Instructions for the task: Search term "shift": please show all lines in the listing that contain it.

Given information:
* * * * *
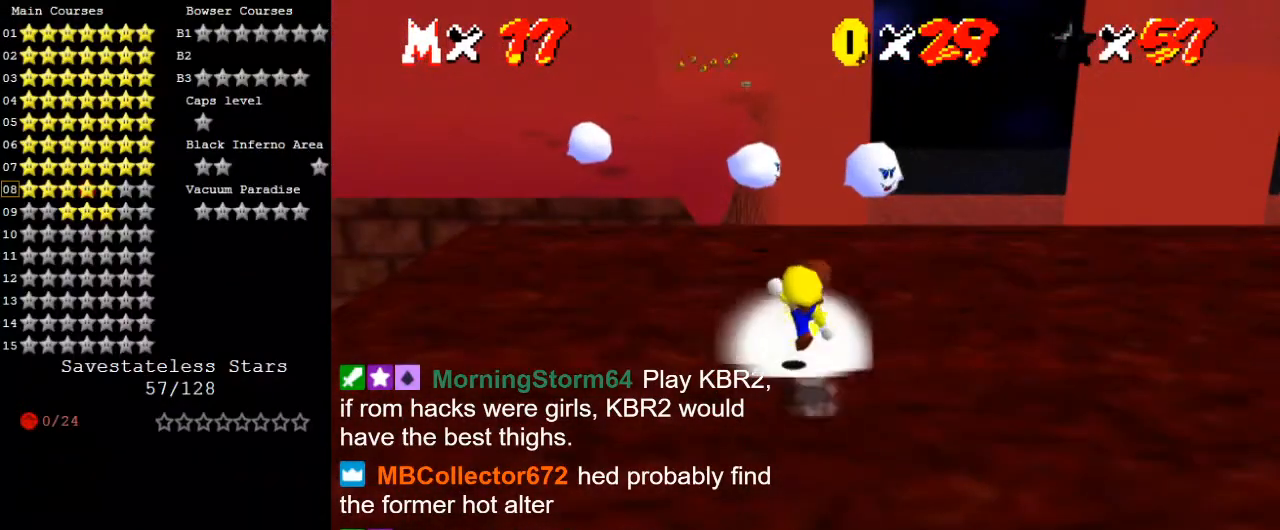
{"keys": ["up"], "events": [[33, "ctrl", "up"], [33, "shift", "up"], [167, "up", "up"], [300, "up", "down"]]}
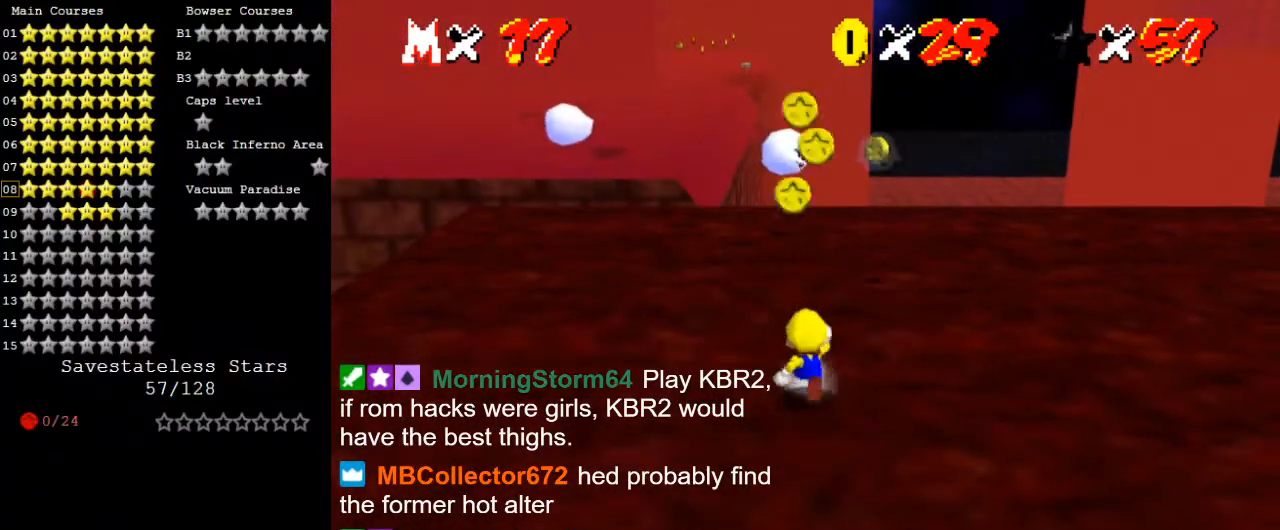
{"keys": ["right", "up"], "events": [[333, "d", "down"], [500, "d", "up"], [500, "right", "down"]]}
* * * * *
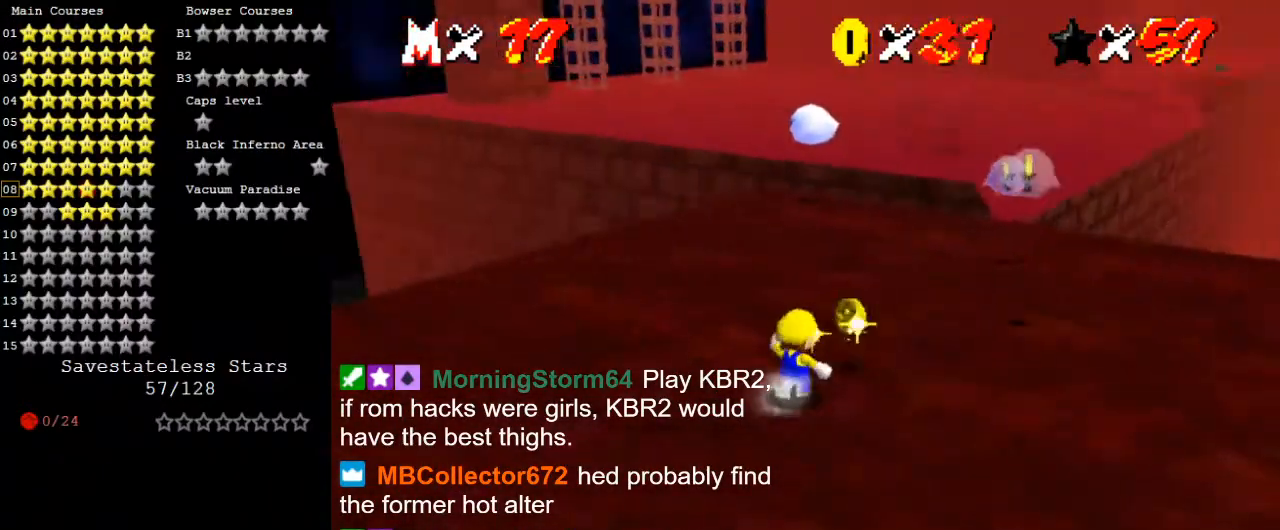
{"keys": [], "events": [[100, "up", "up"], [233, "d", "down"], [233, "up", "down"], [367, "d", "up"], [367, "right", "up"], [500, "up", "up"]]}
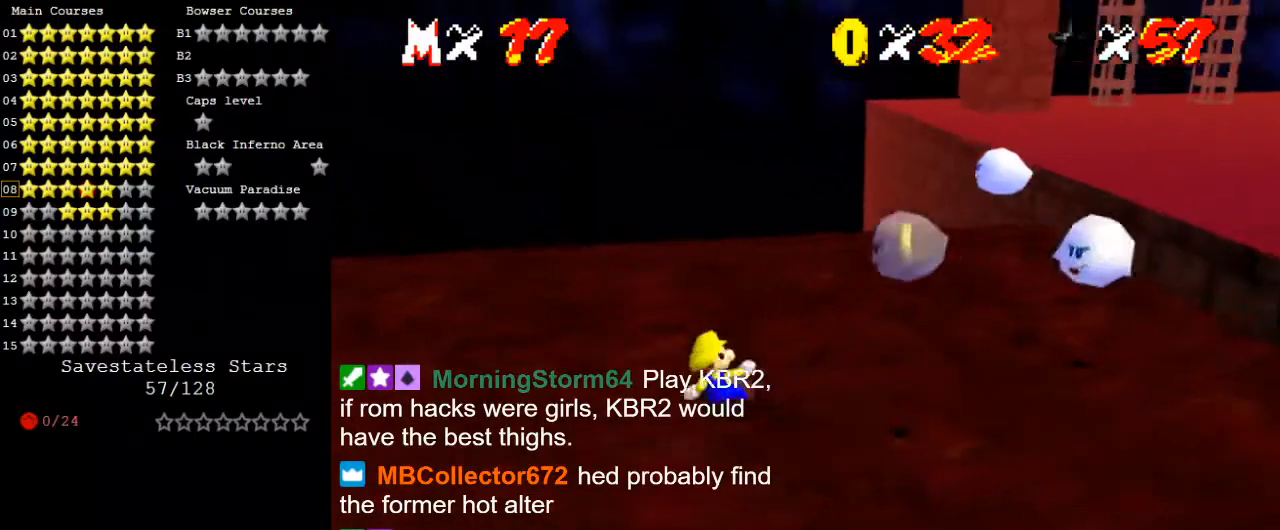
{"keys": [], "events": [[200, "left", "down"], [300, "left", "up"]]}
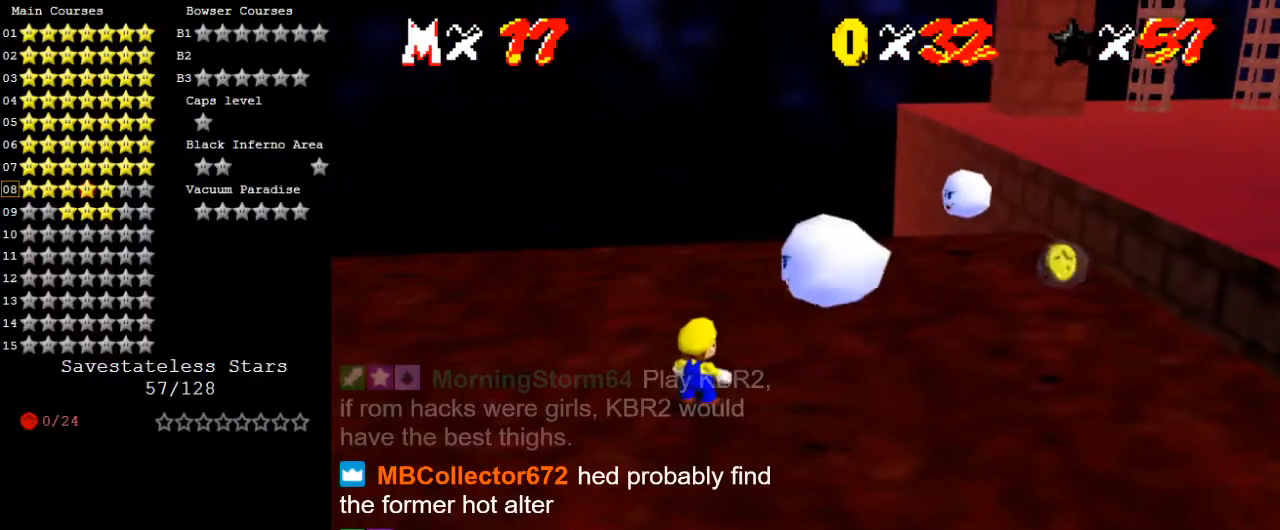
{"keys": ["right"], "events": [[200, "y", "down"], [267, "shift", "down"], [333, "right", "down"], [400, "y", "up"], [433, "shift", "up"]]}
* * * * *
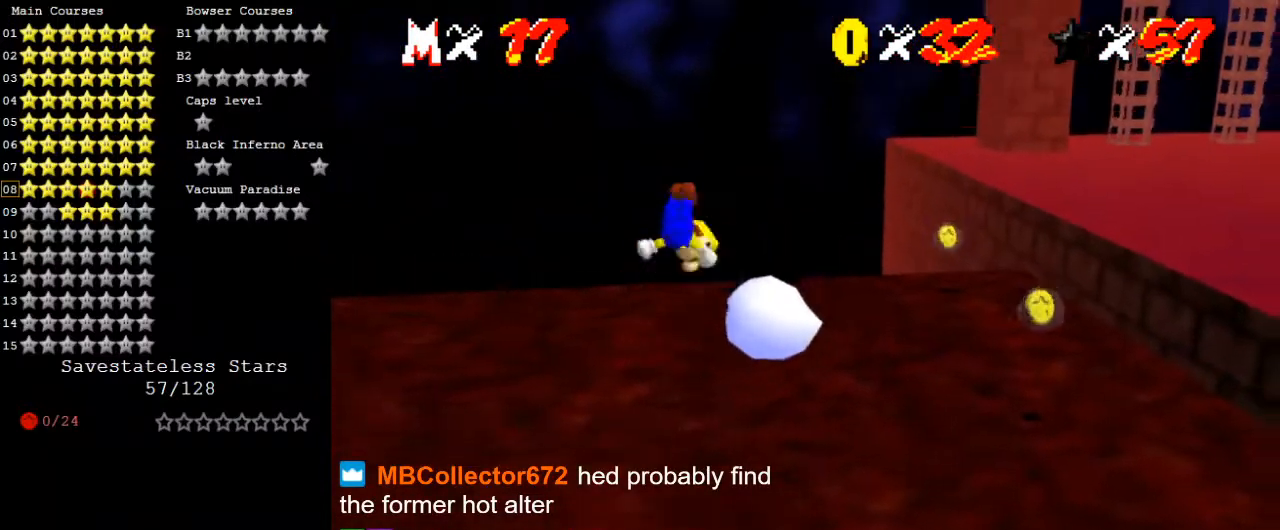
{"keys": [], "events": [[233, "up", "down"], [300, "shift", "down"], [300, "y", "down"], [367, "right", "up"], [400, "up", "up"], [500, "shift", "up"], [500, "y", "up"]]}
* * * * *
Completed exercise:
{"keys": ["up"], "events": [[33, "ctrl", "up"], [33, "shift", "up"], [167, "up", "up"], [300, "up", "down"]]}
{"keys": ["right"], "events": [[200, "y", "down"], [267, "shift", "down"], [333, "right", "down"], [400, "y", "up"], [433, "shift", "up"]]}
{"keys": [], "events": [[233, "up", "down"], [300, "shift", "down"], [300, "y", "down"], [367, "right", "up"], [400, "up", "up"], [500, "shift", "up"], [500, "y", "up"]]}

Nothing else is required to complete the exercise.